The home team's dressing room meanwhile was in mourning. Mumbai skipper Sairaj Bahutule didn't feel like talking, thoiugh he did dutifully come out to meet the press and dissected the defeat. Chandrakant Pandit, the coach, tried to keep his normally cheerful smile in place.

"I think they deserved to win," he said. The batting had disappointed again, "taken too long to learn," remarked the coach. Bowlers had bowled to the plan on the final morning but were not good enough.

"We should've had 300 on the board. Those seven runs make a very big psychological difference," he said.

Punjab have won the Ranji Trophy only once, in 1993. This was their first entry into the semi-final of the premier domestic competition since the Elite and Plate divisions were made. And significantly, the PCA discarded Bhupinder Singh and opted for Alam as the team coach.

Alam himself believes his contribution has been negligible.

"I always say nothing succeeds like success," said Alam, "I think it is the boys who deserve the credit for their performances.

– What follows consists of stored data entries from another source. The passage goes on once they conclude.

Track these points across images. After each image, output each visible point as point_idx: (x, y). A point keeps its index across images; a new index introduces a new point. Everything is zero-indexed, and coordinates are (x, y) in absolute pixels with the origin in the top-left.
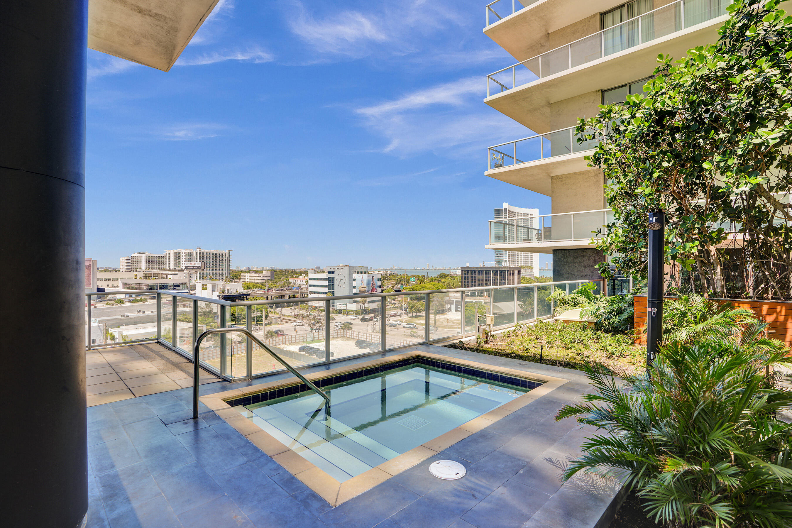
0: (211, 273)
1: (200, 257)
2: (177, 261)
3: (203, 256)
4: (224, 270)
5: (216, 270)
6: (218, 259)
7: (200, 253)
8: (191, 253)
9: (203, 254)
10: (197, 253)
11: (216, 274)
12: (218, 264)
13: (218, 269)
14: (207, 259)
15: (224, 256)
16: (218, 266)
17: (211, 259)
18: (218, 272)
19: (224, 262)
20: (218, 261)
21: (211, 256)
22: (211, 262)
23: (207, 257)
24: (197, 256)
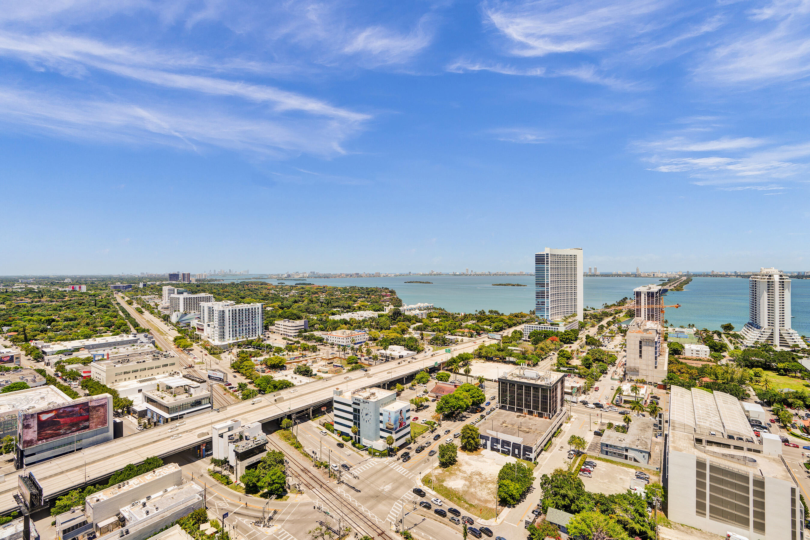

I have been a minor part of the bigger scheme and anyway, I don't believe that you can change the ethos of the team in such a short time."

Thinking back through the game, Alam said even when his team was bowled out for 126 in the first innings, he did not lose heart. He had tasted defeat before, many times -- while playing for Surrey in the English county circuit, while playing for Pakistan in Tests. And, he pointed out, he had also as a member of these teams watched them strangle self-doubt and emerge victorious.

What it took, he felt, was heart; an attitude of not giving up on a game till the game was done.

When the fact that they had triumphed over the champion side finally sank in, this is what the Punjab players unanimously referred to -- the belief their coach had instilled in them, that nothing was lost till it was lost, and that the only way to go was to fight till the last ball, the last run.